(To be done)
Copy out each of the items below, changing every "pose" to "view" and leaving everything else as it is.

(Recorded information)

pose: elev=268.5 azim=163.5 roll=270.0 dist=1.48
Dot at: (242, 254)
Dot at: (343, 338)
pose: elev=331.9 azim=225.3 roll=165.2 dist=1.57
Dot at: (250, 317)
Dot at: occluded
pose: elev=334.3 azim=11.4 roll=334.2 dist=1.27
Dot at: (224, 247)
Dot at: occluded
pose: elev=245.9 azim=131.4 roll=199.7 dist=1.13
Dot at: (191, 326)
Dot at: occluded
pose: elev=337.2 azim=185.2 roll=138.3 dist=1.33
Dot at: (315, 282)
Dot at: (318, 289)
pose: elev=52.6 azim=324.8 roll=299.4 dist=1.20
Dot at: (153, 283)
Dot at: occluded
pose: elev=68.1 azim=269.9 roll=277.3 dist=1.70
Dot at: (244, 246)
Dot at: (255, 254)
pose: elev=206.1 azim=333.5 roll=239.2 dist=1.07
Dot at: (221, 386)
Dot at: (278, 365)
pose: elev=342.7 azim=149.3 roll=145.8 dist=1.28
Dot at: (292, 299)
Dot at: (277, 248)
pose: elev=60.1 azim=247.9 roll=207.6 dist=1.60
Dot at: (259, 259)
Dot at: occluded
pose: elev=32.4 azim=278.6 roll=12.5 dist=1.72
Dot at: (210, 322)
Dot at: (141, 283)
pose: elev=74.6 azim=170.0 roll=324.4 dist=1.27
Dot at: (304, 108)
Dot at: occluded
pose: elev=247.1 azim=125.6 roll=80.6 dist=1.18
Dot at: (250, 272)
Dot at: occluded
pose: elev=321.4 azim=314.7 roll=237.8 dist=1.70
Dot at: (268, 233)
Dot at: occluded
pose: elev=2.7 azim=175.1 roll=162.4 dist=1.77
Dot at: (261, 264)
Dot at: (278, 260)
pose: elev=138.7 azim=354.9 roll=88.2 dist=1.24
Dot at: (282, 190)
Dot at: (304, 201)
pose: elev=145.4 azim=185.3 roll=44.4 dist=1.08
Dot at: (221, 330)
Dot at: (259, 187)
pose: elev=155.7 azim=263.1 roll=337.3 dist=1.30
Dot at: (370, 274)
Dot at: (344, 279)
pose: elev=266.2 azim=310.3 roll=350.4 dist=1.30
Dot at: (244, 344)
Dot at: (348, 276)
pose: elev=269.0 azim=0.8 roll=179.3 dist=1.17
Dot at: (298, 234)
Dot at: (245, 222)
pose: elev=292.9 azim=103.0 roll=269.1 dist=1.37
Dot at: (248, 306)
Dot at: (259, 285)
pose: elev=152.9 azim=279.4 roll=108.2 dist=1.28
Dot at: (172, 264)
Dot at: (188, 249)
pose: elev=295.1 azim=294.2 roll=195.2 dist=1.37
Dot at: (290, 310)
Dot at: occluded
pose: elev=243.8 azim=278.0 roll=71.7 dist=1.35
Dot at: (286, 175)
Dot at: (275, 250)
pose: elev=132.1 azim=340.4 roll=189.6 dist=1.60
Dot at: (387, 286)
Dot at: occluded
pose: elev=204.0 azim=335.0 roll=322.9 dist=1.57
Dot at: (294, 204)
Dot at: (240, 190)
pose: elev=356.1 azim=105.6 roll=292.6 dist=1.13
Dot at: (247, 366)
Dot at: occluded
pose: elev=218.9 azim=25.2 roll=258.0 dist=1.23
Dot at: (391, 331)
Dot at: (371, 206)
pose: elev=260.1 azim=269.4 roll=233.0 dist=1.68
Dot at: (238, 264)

(Response to this exercise)
view: elev=268.5 azim=163.5 roll=270.0 dist=1.48
Dot at: (242, 254)
Dot at: (343, 338)
view: elev=331.9 azim=225.3 roll=165.2 dist=1.57
Dot at: (250, 317)
Dot at: occluded
view: elev=334.3 azim=11.4 roll=334.2 dist=1.27
Dot at: (224, 247)
Dot at: occluded
view: elev=245.9 azim=131.4 roll=199.7 dist=1.13
Dot at: (191, 326)
Dot at: occluded
view: elev=337.2 azim=185.2 roll=138.3 dist=1.33
Dot at: (315, 282)
Dot at: (318, 289)
view: elev=52.6 azim=324.8 roll=299.4 dist=1.20
Dot at: (153, 283)
Dot at: occluded
view: elev=68.1 azim=269.9 roll=277.3 dist=1.70
Dot at: (244, 246)
Dot at: (255, 254)
view: elev=206.1 azim=333.5 roll=239.2 dist=1.07
Dot at: (221, 386)
Dot at: (278, 365)
view: elev=342.7 azim=149.3 roll=145.8 dist=1.28
Dot at: (292, 299)
Dot at: (277, 248)
view: elev=60.1 azim=247.9 roll=207.6 dist=1.60
Dot at: (259, 259)
Dot at: occluded
view: elev=32.4 azim=278.6 roll=12.5 dist=1.72
Dot at: (210, 322)
Dot at: (141, 283)
view: elev=74.6 azim=170.0 roll=324.4 dist=1.27
Dot at: (304, 108)
Dot at: occluded
view: elev=247.1 azim=125.6 roll=80.6 dist=1.18
Dot at: (250, 272)
Dot at: occluded
view: elev=321.4 azim=314.7 roll=237.8 dist=1.70
Dot at: (268, 233)
Dot at: occluded
view: elev=2.7 azim=175.1 roll=162.4 dist=1.77
Dot at: (261, 264)
Dot at: (278, 260)
view: elev=138.7 azim=354.9 roll=88.2 dist=1.24
Dot at: (282, 190)
Dot at: (304, 201)
view: elev=145.4 azim=185.3 roll=44.4 dist=1.08
Dot at: (221, 330)
Dot at: (259, 187)
view: elev=155.7 azim=263.1 roll=337.3 dist=1.30
Dot at: (370, 274)
Dot at: (344, 279)
view: elev=266.2 azim=310.3 roll=350.4 dist=1.30
Dot at: (244, 344)
Dot at: (348, 276)
view: elev=269.0 azim=0.8 roll=179.3 dist=1.17
Dot at: (298, 234)
Dot at: (245, 222)
view: elev=292.9 azim=103.0 roll=269.1 dist=1.37
Dot at: (248, 306)
Dot at: (259, 285)
view: elev=152.9 azim=279.4 roll=108.2 dist=1.28
Dot at: (172, 264)
Dot at: (188, 249)
view: elev=295.1 azim=294.2 roll=195.2 dist=1.37
Dot at: (290, 310)
Dot at: occluded
view: elev=243.8 azim=278.0 roll=71.7 dist=1.35
Dot at: (286, 175)
Dot at: (275, 250)
view: elev=132.1 azim=340.4 roll=189.6 dist=1.60
Dot at: (387, 286)
Dot at: occluded
view: elev=204.0 azim=335.0 roll=322.9 dist=1.57
Dot at: (294, 204)
Dot at: (240, 190)
view: elev=356.1 azim=105.6 roll=292.6 dist=1.13
Dot at: (247, 366)
Dot at: occluded
view: elev=218.9 azim=25.2 roll=258.0 dist=1.23
Dot at: (391, 331)
Dot at: (371, 206)
view: elev=260.1 azim=269.4 roll=233.0 dist=1.68
Dot at: (238, 264)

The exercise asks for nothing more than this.